To do: Transcribe verbatim the stretch of entries below from the line containing "What is the" through the line containing "Comparing the boxes", both lines included. Leave the pictures out of the transcription.

Excerpted records:

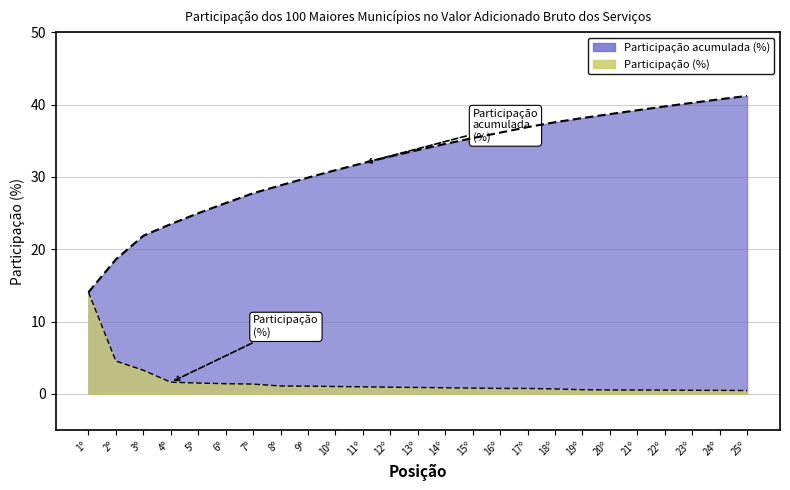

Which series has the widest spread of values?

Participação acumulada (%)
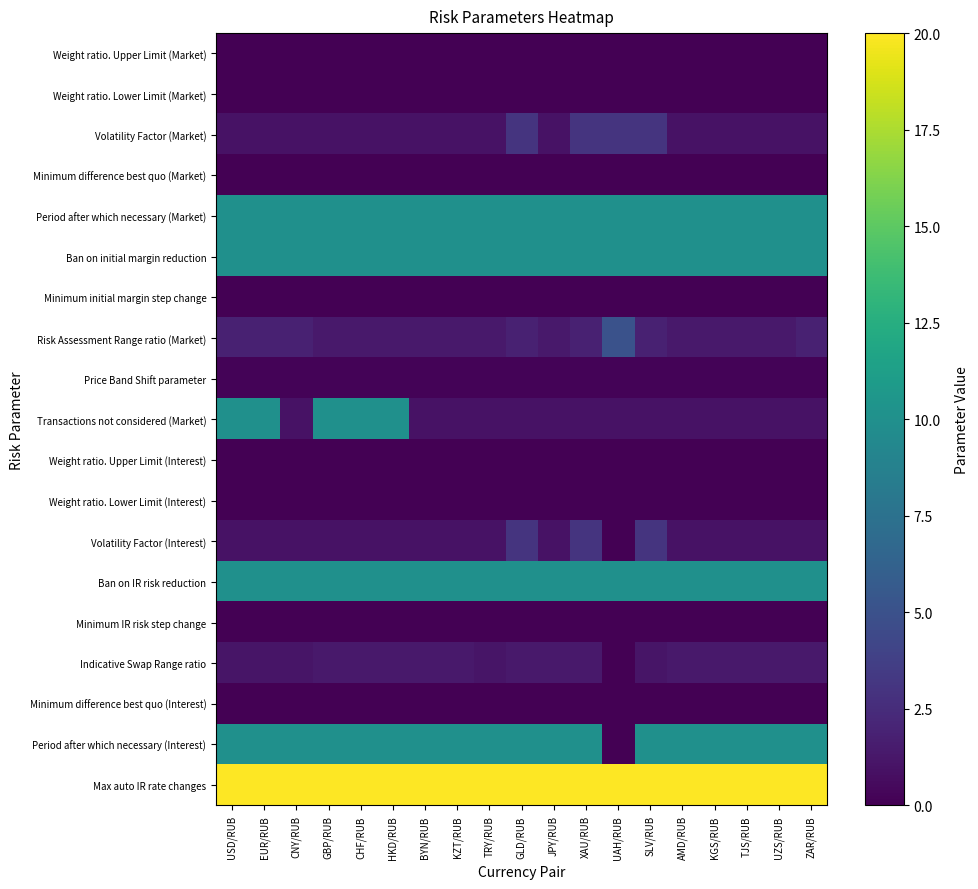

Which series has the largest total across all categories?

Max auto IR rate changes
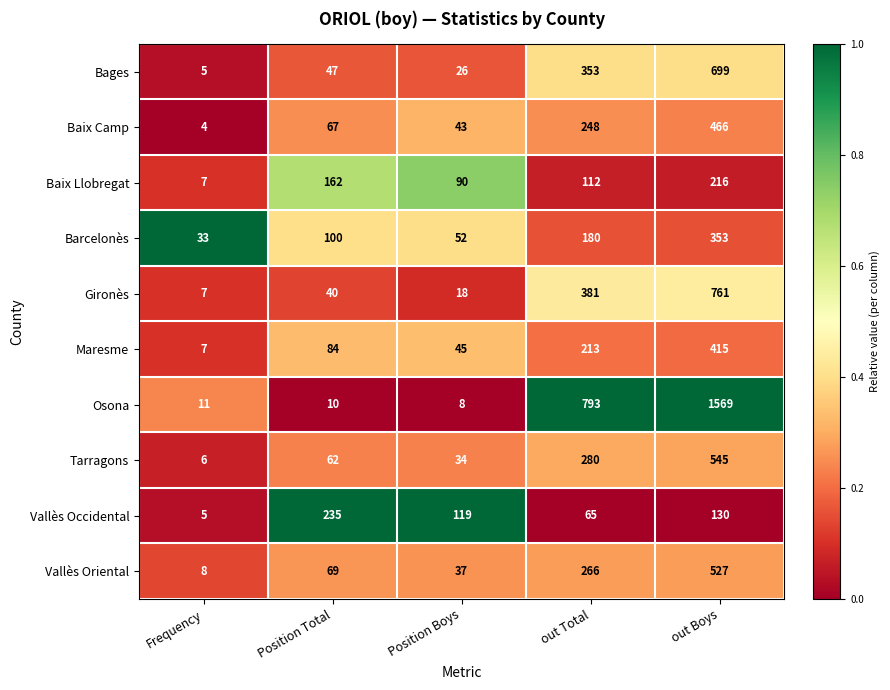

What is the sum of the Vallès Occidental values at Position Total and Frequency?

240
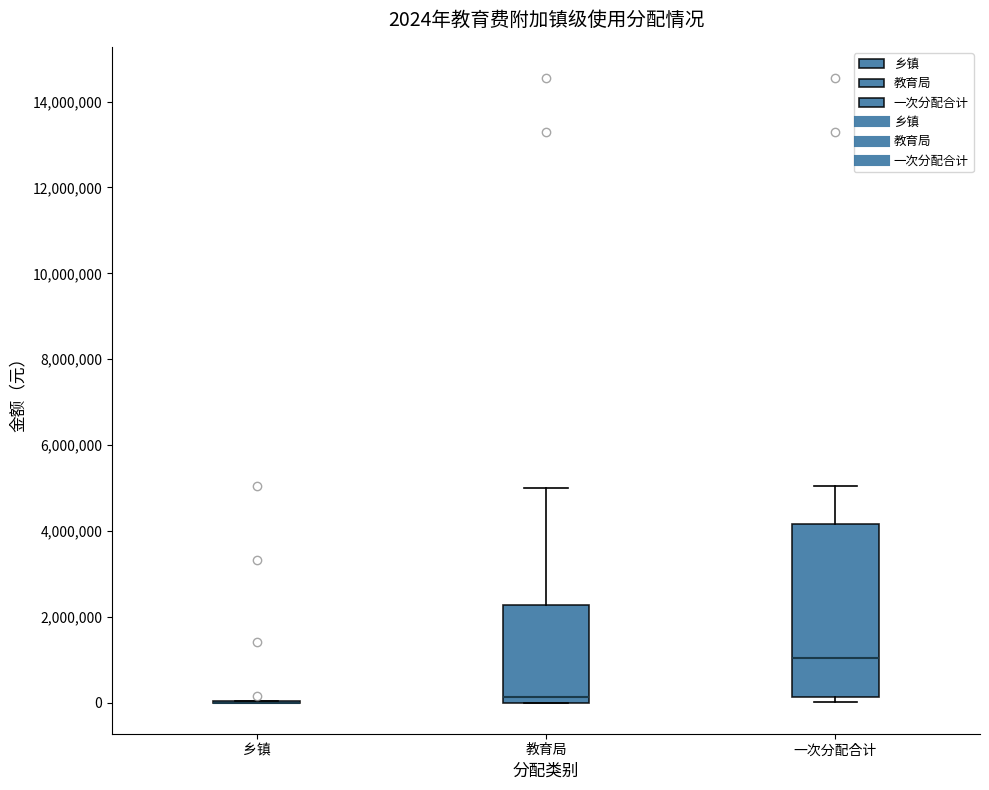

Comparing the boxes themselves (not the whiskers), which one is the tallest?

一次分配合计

---

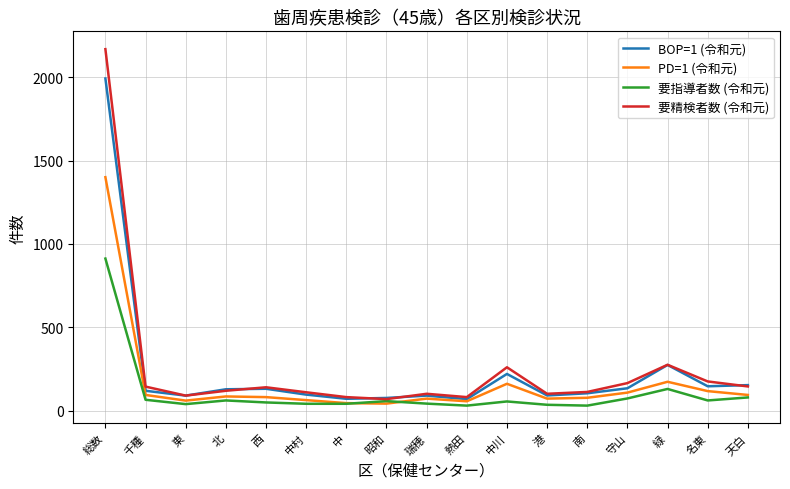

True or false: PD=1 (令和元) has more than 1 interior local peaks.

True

Worked solution:
What is the sum of the Vallès Occidental values at Position Total and Frequency?

240

Comparing the boxes themselves (not the whiskers), which one is the tallest?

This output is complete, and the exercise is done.